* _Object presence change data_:

+ + +

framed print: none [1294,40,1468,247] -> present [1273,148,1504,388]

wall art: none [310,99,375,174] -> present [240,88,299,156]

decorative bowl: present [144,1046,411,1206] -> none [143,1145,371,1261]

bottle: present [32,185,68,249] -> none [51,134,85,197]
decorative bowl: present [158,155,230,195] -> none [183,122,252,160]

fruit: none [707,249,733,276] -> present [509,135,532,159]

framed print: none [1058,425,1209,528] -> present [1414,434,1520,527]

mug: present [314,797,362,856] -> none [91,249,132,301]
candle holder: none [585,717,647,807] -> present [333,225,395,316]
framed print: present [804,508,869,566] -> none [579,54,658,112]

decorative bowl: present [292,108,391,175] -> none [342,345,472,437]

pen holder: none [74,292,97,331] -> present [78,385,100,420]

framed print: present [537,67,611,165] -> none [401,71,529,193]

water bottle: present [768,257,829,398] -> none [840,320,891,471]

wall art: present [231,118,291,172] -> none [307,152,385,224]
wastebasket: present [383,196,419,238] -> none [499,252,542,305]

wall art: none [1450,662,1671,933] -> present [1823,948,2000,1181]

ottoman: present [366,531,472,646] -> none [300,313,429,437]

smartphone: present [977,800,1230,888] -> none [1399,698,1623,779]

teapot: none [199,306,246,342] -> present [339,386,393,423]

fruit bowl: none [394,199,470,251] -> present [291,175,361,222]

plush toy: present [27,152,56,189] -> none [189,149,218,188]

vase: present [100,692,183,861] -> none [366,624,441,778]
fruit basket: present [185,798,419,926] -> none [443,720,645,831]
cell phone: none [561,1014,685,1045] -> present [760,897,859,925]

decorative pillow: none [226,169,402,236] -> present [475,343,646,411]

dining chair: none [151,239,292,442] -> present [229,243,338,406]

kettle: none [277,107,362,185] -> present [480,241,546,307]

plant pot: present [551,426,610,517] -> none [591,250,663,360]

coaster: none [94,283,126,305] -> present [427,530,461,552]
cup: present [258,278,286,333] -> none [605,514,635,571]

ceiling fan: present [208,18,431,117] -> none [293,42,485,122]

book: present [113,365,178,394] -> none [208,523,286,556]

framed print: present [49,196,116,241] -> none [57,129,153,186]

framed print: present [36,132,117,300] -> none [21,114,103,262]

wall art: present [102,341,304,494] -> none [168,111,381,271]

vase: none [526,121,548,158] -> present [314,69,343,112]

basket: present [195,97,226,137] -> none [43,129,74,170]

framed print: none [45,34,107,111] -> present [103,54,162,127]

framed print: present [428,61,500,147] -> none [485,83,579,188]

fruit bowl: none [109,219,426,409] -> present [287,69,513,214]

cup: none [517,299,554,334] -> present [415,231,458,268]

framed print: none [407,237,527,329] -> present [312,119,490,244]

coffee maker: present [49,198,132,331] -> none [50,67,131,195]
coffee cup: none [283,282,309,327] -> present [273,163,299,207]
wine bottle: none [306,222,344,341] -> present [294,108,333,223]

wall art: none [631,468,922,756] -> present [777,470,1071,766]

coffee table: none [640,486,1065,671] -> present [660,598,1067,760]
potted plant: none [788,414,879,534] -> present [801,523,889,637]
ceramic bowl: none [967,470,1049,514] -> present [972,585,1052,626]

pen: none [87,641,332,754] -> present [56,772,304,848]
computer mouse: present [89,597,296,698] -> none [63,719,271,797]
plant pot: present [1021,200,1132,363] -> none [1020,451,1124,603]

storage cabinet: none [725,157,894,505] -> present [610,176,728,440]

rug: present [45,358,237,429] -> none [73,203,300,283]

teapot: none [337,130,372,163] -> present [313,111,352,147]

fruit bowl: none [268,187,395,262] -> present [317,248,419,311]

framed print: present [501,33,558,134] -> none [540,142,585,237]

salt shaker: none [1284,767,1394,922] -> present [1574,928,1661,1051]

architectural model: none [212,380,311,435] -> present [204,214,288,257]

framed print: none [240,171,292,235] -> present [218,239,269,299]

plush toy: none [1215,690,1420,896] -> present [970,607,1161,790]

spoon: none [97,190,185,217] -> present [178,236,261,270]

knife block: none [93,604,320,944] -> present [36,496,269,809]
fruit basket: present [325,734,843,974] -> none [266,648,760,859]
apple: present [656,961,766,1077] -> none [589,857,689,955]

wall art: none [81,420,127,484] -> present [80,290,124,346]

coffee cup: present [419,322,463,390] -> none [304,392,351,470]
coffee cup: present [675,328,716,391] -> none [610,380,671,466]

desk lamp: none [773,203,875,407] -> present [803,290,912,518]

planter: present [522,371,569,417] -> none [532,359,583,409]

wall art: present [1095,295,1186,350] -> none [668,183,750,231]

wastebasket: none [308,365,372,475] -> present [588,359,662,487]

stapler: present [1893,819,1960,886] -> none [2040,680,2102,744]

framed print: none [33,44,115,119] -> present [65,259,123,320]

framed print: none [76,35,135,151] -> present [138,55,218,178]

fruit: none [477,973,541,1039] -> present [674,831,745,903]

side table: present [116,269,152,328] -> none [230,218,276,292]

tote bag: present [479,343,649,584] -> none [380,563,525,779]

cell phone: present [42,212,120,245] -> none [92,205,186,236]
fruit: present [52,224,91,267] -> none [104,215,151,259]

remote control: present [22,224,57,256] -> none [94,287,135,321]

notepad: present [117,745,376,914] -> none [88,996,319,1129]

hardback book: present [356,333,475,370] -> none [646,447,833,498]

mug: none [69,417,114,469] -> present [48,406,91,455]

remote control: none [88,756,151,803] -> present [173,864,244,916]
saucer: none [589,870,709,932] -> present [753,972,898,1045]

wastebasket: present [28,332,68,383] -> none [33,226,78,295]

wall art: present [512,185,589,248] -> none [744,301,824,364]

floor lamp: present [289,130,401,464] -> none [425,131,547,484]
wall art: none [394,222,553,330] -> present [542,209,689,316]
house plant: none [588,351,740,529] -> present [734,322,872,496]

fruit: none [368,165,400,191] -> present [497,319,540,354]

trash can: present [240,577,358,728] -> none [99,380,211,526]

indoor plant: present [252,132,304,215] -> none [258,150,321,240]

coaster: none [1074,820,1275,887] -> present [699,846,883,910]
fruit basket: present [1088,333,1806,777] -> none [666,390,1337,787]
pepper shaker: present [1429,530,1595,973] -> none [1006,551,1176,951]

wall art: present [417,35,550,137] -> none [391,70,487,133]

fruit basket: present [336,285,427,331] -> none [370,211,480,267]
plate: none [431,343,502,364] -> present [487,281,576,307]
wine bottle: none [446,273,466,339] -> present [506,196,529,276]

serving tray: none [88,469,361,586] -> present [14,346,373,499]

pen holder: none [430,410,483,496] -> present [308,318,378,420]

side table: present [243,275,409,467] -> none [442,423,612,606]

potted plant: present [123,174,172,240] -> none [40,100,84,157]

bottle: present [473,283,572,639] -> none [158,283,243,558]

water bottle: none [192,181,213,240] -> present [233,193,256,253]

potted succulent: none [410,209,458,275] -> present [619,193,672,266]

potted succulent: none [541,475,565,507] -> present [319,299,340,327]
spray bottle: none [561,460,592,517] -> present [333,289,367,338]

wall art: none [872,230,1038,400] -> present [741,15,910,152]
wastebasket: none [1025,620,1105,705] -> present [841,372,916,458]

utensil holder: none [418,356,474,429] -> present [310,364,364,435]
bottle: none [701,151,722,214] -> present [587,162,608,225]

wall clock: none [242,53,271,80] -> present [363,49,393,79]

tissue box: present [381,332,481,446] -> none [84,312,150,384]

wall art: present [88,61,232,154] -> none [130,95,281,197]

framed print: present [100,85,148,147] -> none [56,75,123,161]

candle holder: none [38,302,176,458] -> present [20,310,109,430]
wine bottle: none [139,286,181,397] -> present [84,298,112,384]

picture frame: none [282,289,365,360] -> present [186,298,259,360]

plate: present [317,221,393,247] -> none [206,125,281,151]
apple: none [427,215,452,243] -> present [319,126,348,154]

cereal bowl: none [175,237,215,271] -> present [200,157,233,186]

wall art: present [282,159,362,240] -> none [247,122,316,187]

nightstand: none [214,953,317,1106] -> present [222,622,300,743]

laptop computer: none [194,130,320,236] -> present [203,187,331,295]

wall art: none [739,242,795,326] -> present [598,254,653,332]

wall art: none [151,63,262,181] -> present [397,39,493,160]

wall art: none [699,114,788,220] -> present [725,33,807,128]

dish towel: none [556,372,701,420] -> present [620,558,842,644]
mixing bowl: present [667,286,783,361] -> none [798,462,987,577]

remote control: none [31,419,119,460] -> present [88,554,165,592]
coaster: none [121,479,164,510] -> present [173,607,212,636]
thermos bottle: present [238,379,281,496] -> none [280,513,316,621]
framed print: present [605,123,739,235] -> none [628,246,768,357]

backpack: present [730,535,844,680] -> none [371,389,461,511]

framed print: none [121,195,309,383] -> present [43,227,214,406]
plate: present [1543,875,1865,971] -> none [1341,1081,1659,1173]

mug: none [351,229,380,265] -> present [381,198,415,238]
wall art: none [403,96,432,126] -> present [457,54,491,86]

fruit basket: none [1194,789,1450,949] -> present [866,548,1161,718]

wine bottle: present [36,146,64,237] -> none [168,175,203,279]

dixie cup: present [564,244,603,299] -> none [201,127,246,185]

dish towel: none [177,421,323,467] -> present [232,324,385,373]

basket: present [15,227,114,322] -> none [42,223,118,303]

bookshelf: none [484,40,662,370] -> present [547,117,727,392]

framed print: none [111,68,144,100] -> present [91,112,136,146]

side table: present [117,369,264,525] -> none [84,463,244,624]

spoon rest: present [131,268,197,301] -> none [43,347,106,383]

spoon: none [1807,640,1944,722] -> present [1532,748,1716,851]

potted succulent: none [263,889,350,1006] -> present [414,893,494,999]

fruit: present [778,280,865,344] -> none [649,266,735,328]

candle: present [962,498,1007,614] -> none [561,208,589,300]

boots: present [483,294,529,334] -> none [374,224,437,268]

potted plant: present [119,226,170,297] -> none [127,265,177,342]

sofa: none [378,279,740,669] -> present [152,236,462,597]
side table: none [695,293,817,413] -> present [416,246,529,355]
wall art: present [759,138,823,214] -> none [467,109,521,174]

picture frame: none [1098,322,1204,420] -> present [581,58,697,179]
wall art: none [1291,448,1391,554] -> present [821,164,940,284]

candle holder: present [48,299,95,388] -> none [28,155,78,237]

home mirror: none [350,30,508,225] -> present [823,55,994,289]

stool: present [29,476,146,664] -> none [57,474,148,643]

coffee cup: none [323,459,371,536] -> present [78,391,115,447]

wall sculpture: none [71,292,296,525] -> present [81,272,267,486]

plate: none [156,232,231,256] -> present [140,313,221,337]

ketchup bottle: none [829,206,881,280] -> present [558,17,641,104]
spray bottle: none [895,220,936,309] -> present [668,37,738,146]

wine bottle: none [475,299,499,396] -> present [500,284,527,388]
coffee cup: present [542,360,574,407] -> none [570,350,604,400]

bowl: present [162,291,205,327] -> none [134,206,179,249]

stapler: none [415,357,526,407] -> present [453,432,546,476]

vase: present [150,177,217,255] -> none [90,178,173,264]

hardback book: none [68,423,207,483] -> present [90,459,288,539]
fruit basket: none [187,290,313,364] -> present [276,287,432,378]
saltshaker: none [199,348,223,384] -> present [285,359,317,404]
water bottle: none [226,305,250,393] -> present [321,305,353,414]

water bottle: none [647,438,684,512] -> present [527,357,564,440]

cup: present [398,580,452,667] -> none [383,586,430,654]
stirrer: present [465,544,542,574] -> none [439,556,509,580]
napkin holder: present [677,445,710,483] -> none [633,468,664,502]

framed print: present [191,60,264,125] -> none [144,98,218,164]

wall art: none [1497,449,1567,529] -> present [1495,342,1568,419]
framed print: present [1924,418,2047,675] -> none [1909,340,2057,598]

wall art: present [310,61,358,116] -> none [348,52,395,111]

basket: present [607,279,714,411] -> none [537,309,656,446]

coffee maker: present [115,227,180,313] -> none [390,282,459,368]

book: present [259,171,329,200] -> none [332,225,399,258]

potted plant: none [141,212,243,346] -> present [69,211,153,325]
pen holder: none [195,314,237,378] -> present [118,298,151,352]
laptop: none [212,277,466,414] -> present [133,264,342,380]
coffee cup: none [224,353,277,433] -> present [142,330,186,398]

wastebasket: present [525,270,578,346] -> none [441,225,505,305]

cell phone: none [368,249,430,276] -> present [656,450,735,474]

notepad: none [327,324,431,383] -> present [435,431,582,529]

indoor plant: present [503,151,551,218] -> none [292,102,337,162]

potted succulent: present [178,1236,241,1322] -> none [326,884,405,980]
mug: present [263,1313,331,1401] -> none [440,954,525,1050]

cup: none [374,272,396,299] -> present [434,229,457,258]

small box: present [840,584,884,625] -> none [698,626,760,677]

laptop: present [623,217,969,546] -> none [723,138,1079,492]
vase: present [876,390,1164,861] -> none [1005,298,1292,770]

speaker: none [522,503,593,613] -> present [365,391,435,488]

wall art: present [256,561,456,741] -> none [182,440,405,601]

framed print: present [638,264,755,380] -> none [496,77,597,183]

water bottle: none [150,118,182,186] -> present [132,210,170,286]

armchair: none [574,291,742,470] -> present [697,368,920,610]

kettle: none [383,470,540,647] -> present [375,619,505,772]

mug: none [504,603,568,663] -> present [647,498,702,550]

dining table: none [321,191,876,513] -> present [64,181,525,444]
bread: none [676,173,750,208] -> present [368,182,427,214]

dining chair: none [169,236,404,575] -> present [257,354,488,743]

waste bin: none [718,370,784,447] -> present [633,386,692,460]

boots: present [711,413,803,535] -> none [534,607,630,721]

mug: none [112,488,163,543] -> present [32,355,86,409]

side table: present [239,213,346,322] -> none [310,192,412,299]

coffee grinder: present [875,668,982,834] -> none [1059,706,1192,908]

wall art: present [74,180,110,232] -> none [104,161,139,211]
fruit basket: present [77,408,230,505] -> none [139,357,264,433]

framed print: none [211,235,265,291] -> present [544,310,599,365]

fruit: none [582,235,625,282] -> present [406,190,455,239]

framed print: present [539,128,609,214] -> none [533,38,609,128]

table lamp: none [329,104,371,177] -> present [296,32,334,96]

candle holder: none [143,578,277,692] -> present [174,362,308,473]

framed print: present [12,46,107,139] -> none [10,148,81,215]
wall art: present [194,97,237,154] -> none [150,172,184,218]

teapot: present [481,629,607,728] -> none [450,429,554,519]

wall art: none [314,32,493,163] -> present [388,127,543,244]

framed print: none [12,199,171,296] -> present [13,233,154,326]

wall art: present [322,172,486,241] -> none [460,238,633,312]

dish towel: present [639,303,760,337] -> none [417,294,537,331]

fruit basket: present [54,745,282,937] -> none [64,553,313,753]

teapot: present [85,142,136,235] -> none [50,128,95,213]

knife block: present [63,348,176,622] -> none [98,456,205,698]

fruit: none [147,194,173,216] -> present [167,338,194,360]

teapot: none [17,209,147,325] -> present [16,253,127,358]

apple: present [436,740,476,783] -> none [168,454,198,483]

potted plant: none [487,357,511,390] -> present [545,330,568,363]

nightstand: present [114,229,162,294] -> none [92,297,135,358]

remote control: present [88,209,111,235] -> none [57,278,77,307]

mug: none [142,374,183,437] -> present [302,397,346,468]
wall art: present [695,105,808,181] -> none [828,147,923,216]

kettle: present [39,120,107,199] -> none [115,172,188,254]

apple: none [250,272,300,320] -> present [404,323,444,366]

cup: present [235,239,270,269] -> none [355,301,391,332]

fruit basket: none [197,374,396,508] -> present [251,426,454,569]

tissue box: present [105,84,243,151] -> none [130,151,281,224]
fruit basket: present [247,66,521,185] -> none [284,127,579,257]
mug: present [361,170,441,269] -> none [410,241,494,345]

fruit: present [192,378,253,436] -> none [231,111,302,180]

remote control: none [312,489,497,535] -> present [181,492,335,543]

+ + +

* _Exercise directions_:
Look above for the line with "framed print: none [121,195,309,383]"; retype exactly that line, every line after it up to the line with "wall sculpture: none", and that line too, nothing else.

* _The completed task_:
framed print: none [121,195,309,383] -> present [43,227,214,406]
plate: present [1543,875,1865,971] -> none [1341,1081,1659,1173]

mug: none [351,229,380,265] -> present [381,198,415,238]
wall art: none [403,96,432,126] -> present [457,54,491,86]

fruit basket: none [1194,789,1450,949] -> present [866,548,1161,718]

wine bottle: present [36,146,64,237] -> none [168,175,203,279]

dixie cup: present [564,244,603,299] -> none [201,127,246,185]

dish towel: none [177,421,323,467] -> present [232,324,385,373]

basket: present [15,227,114,322] -> none [42,223,118,303]

bookshelf: none [484,40,662,370] -> present [547,117,727,392]

framed print: none [111,68,144,100] -> present [91,112,136,146]

side table: present [117,369,264,525] -> none [84,463,244,624]

spoon rest: present [131,268,197,301] -> none [43,347,106,383]

spoon: none [1807,640,1944,722] -> present [1532,748,1716,851]

potted succulent: none [263,889,350,1006] -> present [414,893,494,999]

fruit: present [778,280,865,344] -> none [649,266,735,328]

candle: present [962,498,1007,614] -> none [561,208,589,300]

boots: present [483,294,529,334] -> none [374,224,437,268]

potted plant: present [119,226,170,297] -> none [127,265,177,342]

sofa: none [378,279,740,669] -> present [152,236,462,597]
side table: none [695,293,817,413] -> present [416,246,529,355]
wall art: present [759,138,823,214] -> none [467,109,521,174]

picture frame: none [1098,322,1204,420] -> present [581,58,697,179]
wall art: none [1291,448,1391,554] -> present [821,164,940,284]

candle holder: present [48,299,95,388] -> none [28,155,78,237]

home mirror: none [350,30,508,225] -> present [823,55,994,289]

stool: present [29,476,146,664] -> none [57,474,148,643]

coffee cup: none [323,459,371,536] -> present [78,391,115,447]

wall sculpture: none [71,292,296,525] -> present [81,272,267,486]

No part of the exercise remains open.